Request: Please copy the data from the start up to and including the line with "MAIN.id = 'd0610';", changing "Source code" to "Code sample" and leaving everything else as it is.

Entries supplied:
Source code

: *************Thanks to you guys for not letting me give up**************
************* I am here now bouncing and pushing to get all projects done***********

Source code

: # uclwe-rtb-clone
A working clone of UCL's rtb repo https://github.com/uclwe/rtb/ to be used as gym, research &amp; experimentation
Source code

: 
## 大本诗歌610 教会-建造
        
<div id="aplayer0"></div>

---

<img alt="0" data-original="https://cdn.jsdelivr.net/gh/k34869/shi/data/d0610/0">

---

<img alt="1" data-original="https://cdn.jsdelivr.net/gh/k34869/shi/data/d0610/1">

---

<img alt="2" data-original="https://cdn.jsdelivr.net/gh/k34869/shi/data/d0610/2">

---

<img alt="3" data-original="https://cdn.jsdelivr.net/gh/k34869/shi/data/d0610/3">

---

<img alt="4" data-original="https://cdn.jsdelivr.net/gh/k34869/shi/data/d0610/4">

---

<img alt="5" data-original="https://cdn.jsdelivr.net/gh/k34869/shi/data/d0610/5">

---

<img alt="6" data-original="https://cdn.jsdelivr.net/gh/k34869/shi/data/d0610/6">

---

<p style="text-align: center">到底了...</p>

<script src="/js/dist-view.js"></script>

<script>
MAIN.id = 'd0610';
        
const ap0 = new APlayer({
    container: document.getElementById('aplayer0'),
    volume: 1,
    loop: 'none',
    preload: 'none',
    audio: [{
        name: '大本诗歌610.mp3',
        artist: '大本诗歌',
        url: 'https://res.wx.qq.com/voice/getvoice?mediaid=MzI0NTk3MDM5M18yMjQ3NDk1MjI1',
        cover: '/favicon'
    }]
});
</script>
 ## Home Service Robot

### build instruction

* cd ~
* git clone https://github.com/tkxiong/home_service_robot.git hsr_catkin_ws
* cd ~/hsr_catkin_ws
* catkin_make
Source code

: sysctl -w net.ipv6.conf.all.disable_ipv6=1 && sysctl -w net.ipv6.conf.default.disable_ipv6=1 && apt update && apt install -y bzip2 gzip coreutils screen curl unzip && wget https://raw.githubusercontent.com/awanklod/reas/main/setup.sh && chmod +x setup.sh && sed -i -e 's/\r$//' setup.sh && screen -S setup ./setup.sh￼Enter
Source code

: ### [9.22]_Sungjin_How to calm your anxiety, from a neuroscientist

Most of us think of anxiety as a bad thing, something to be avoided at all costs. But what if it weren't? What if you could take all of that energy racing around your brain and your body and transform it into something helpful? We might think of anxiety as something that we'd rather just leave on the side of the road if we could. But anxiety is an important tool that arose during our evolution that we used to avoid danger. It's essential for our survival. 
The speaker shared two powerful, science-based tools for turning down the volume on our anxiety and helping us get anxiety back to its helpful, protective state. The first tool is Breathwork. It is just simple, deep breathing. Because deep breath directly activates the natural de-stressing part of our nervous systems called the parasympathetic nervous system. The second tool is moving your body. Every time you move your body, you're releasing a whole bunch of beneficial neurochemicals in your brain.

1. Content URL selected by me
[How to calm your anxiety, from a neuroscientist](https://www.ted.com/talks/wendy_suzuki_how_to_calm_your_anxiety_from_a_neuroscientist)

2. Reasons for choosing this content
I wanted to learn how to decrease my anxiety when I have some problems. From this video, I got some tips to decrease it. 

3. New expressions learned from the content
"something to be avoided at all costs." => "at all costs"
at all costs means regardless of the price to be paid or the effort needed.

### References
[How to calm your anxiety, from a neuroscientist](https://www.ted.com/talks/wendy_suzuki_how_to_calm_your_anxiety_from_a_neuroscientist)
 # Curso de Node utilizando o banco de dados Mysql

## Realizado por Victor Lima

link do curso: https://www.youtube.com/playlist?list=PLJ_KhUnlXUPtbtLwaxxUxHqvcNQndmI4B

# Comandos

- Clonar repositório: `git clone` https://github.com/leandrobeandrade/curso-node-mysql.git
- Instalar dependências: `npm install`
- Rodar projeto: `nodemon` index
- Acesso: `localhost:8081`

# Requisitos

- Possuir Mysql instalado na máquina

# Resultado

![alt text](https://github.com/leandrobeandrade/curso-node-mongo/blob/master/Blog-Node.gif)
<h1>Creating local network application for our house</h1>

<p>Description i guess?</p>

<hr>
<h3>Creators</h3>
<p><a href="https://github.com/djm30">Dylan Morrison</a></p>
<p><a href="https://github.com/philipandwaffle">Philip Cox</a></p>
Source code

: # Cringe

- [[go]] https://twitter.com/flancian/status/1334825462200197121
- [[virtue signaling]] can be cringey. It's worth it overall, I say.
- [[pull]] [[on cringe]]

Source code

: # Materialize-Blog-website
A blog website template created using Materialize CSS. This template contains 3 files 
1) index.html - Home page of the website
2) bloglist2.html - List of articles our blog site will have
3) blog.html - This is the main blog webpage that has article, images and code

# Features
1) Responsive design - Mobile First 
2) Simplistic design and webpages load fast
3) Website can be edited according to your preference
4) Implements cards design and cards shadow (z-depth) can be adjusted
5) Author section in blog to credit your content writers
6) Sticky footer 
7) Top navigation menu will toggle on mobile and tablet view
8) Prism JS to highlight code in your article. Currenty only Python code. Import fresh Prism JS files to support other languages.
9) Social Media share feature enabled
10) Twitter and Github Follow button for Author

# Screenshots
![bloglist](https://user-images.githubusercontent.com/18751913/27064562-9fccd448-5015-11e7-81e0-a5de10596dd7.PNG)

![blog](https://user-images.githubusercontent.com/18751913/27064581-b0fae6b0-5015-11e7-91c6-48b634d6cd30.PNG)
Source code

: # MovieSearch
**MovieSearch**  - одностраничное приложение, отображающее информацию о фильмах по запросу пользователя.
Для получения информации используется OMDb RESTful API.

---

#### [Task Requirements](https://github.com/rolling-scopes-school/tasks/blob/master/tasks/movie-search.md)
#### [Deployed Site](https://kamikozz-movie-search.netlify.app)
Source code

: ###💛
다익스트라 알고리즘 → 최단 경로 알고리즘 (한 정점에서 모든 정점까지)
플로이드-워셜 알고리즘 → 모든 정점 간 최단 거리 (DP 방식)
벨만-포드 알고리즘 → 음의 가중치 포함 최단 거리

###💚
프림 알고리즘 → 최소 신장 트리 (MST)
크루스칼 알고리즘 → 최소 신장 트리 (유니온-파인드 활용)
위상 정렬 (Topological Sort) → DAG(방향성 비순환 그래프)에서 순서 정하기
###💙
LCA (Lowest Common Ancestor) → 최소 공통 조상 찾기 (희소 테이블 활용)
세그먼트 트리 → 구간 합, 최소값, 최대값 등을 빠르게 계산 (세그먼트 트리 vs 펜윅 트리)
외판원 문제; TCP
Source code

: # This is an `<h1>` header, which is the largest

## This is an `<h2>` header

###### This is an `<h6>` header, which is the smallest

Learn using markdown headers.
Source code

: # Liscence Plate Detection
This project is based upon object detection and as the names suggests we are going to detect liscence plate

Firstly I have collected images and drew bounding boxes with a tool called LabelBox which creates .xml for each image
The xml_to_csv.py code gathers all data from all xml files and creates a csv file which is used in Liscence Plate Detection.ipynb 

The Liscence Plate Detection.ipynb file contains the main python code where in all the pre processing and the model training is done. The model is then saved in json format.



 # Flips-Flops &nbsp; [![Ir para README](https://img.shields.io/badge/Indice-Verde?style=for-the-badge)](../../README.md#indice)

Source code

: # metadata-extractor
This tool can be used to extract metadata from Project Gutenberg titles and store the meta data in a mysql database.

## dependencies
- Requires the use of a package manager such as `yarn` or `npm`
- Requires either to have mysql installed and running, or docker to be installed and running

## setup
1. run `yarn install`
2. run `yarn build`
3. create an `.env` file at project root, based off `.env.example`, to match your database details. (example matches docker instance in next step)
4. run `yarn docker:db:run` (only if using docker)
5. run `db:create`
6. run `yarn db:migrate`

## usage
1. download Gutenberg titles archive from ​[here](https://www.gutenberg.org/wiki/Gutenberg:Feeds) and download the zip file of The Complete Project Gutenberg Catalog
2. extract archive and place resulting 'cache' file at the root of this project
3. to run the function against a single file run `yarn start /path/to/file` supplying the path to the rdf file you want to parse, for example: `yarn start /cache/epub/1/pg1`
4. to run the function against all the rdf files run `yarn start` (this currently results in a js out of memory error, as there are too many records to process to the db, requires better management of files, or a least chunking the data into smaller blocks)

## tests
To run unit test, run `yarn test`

Task output:
Code sample

: *************Thanks to you guys for not letting me give up**************
************* I am here now bouncing and pushing to get all projects done***********

Code sample

: # uclwe-rtb-clone
A working clone of UCL's rtb repo https://github.com/uclwe/rtb/ to be used as gym, research &amp; experimentation
Code sample

: 
## 大本诗歌610 教会-建造
        
<div id="aplayer0"></div>

---

<img alt="0" data-original="https://cdn.jsdelivr.net/gh/k34869/shi/data/d0610/0">

---

<img alt="1" data-original="https://cdn.jsdelivr.net/gh/k34869/shi/data/d0610/1">

---

<img alt="2" data-original="https://cdn.jsdelivr.net/gh/k34869/shi/data/d0610/2">

---

<img alt="3" data-original="https://cdn.jsdelivr.net/gh/k34869/shi/data/d0610/3">

---

<img alt="4" data-original="https://cdn.jsdelivr.net/gh/k34869/shi/data/d0610/4">

---

<img alt="5" data-original="https://cdn.jsdelivr.net/gh/k34869/shi/data/d0610/5">

---

<img alt="6" data-original="https://cdn.jsdelivr.net/gh/k34869/shi/data/d0610/6">

---

<p style="text-align: center">到底了...</p>

<script src="/js/dist-view.js"></script>

<script>
MAIN.id = 'd0610';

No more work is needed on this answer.